The Great Barrier Reef Marine Park Authority says it has now started the second phase of its in-water survey to assess the impact of this year’s mass coral bleaching event.

It revealed how preliminary findings from a study earlier this year “show 22 per cent of the coral on the Reef died due to the worst mass bleaching event on record”.

Maps have been produced by the marine park authority and show how 85 per cent of this mortality occurred in a 600km stretch of reef between the tip of Cape York and just north of Lizard Island.

Other parts of the reef show coral morality ranging from what it describes as very high levels to parts where no bleaching-induced mortality was detected.

For Mr Jacobsen, events are following the warnings of Charlie Veron, longtime chief scientist for the Australian Institute of Marine Science and the Great Barrier Reef’s most passionate champion who personally discovered 20 percent of the world’s coral species.

In 2009, Mr Veron gave the Royal Society in London a talk, titled: “Is the Great Barrier Reef on Death Row?”
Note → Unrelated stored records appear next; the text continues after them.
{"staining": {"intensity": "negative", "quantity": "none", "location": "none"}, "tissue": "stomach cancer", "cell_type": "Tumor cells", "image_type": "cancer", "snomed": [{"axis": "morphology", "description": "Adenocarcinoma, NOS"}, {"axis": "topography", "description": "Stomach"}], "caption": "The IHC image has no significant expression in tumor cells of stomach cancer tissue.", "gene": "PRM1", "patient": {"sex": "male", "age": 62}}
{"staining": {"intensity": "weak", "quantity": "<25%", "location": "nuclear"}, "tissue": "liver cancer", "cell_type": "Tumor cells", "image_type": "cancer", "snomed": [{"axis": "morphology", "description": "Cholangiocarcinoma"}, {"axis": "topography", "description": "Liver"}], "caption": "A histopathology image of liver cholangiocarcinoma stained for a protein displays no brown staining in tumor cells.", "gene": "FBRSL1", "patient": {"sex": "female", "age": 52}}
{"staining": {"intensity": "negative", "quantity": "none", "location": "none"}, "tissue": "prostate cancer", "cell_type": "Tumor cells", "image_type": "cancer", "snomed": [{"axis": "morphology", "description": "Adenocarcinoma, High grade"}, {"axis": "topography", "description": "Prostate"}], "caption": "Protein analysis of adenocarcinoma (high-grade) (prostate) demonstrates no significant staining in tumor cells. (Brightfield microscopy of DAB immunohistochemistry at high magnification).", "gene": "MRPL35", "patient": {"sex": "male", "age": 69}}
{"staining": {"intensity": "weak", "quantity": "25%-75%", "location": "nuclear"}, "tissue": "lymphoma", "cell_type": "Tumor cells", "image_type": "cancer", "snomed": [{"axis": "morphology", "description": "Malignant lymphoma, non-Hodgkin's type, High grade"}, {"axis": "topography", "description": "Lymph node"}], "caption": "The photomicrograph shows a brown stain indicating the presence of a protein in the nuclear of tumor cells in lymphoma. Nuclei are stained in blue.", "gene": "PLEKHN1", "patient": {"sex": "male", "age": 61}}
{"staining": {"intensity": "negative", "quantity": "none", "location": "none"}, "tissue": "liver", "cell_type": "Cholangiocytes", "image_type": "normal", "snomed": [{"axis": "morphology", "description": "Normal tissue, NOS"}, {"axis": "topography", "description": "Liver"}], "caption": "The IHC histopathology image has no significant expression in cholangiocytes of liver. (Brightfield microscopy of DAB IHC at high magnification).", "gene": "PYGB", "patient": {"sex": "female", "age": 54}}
Turning to this year’s events and recognition that large areas of the coral, particularly in the warmer, northern section of the reef, had died, Mr Jacobsen has used Mr Veron's portentious words for his obituary published in Outside.

He quoted Mr Veron from a recent interview: “The whole northern section is trashed. It looks like a war zone. It’s heartbreaking.

“I used to have the best job in the world. Now it’s turned sour... I’m 71 years old now, and I think I may outlive the reef.”